- **YOUR INSTRUCTIONS**:
Search the data for the string "InputConfigurationRequestTypeDef" and gather each line it is in.

- **RECORDED DATA**:
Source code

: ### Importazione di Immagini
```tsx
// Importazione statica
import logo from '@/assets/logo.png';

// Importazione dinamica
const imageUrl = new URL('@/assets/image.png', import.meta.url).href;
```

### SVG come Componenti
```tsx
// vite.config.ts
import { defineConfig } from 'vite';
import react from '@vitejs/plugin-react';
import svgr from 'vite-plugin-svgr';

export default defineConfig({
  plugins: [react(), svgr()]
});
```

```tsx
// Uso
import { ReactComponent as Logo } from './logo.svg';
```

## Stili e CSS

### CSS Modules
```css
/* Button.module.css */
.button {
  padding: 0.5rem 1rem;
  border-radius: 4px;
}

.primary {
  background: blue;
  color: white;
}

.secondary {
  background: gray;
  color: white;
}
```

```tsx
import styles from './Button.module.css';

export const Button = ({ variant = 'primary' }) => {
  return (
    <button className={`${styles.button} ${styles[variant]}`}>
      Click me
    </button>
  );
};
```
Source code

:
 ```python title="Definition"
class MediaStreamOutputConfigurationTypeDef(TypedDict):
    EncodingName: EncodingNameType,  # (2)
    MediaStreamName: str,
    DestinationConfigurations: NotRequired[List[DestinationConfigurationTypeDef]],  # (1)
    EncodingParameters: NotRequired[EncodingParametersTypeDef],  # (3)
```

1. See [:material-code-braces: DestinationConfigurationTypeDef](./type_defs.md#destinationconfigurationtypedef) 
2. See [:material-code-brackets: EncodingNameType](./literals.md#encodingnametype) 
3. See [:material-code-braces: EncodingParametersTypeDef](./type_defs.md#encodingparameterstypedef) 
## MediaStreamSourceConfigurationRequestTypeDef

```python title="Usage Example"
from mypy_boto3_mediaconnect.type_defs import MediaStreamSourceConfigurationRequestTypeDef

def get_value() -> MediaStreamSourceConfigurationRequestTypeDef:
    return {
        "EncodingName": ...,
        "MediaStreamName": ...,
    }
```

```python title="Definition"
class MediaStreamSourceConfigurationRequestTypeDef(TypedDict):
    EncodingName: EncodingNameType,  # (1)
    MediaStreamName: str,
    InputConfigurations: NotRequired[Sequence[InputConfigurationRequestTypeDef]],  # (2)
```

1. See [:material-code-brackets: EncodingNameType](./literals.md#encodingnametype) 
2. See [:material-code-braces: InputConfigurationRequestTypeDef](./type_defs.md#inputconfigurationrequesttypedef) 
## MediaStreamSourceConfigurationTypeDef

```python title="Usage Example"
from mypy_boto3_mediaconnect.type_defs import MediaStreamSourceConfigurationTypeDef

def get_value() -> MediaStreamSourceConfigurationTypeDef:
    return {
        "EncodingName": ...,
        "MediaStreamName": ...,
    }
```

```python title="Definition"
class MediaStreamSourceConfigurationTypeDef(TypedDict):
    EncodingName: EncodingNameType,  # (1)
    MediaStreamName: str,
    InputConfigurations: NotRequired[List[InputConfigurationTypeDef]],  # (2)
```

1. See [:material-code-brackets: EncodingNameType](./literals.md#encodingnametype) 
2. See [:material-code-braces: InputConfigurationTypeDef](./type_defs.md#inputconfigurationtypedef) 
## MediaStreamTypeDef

- **OUTPUT**:
    InputConfigurations: NotRequired[Sequence[InputConfigurationRequestTypeDef]],  # (2)
2. See [:material-code-braces: InputConfigurationRequestTypeDef](./type_defs.md#inputconfigurationrequesttypedef) 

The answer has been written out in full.